What is expected
State how many lines in the records below contain the string "newSketch", and give only that number.

Information given
══════════

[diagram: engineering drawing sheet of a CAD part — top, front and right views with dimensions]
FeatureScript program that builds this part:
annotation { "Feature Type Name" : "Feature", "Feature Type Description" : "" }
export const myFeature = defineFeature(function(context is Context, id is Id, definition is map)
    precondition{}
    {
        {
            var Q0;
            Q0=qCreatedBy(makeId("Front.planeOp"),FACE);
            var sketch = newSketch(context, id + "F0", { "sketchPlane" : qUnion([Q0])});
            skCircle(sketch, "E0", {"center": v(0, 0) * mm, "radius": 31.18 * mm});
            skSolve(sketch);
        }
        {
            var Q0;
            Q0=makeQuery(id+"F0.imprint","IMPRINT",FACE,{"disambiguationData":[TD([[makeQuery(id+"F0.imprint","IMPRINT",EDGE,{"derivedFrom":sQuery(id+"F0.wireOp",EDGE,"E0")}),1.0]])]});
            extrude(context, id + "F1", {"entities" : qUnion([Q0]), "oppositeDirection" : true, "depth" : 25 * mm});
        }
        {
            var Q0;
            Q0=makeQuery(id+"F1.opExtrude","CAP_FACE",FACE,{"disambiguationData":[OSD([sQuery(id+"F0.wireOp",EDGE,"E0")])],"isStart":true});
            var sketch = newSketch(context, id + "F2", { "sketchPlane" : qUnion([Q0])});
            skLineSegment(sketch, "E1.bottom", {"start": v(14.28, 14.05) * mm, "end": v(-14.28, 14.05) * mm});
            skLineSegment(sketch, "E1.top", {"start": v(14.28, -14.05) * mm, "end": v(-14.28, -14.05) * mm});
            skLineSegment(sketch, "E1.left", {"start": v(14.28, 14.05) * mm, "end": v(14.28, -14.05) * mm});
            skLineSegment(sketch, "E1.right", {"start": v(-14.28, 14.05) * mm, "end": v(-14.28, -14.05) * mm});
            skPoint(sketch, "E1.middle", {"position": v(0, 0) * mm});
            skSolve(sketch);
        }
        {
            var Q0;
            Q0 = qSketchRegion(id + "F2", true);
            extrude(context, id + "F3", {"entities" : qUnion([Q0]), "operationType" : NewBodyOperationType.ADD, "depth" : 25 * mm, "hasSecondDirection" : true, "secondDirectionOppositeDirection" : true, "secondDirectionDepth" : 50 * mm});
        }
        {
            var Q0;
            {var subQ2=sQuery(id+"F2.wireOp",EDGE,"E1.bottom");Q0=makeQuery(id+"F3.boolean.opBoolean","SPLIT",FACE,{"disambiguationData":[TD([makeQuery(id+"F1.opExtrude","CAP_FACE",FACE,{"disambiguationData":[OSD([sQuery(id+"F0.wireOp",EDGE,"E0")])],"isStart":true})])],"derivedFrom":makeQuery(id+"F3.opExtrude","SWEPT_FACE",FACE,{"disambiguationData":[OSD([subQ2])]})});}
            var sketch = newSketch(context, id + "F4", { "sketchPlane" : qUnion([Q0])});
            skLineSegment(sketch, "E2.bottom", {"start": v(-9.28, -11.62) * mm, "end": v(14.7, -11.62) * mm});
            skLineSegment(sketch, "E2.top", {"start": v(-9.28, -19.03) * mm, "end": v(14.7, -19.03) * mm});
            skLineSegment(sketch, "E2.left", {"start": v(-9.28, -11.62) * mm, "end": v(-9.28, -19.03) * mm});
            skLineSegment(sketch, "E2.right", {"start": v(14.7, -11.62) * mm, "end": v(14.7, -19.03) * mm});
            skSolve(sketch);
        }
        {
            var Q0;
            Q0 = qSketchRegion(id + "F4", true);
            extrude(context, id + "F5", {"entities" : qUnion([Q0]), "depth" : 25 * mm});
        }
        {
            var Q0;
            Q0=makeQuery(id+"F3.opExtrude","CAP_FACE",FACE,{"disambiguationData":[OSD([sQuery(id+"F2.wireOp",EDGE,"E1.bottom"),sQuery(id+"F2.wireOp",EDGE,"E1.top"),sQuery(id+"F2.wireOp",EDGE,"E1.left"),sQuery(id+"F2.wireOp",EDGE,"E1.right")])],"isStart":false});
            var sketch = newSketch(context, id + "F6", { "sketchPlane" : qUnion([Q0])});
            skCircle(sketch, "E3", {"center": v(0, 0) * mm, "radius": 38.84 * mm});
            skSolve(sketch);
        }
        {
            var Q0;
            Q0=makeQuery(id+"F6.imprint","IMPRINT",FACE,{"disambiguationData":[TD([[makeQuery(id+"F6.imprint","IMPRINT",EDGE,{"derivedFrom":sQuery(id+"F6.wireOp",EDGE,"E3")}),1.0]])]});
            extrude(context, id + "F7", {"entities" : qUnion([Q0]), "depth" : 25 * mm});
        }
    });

══════════

Result of the task
4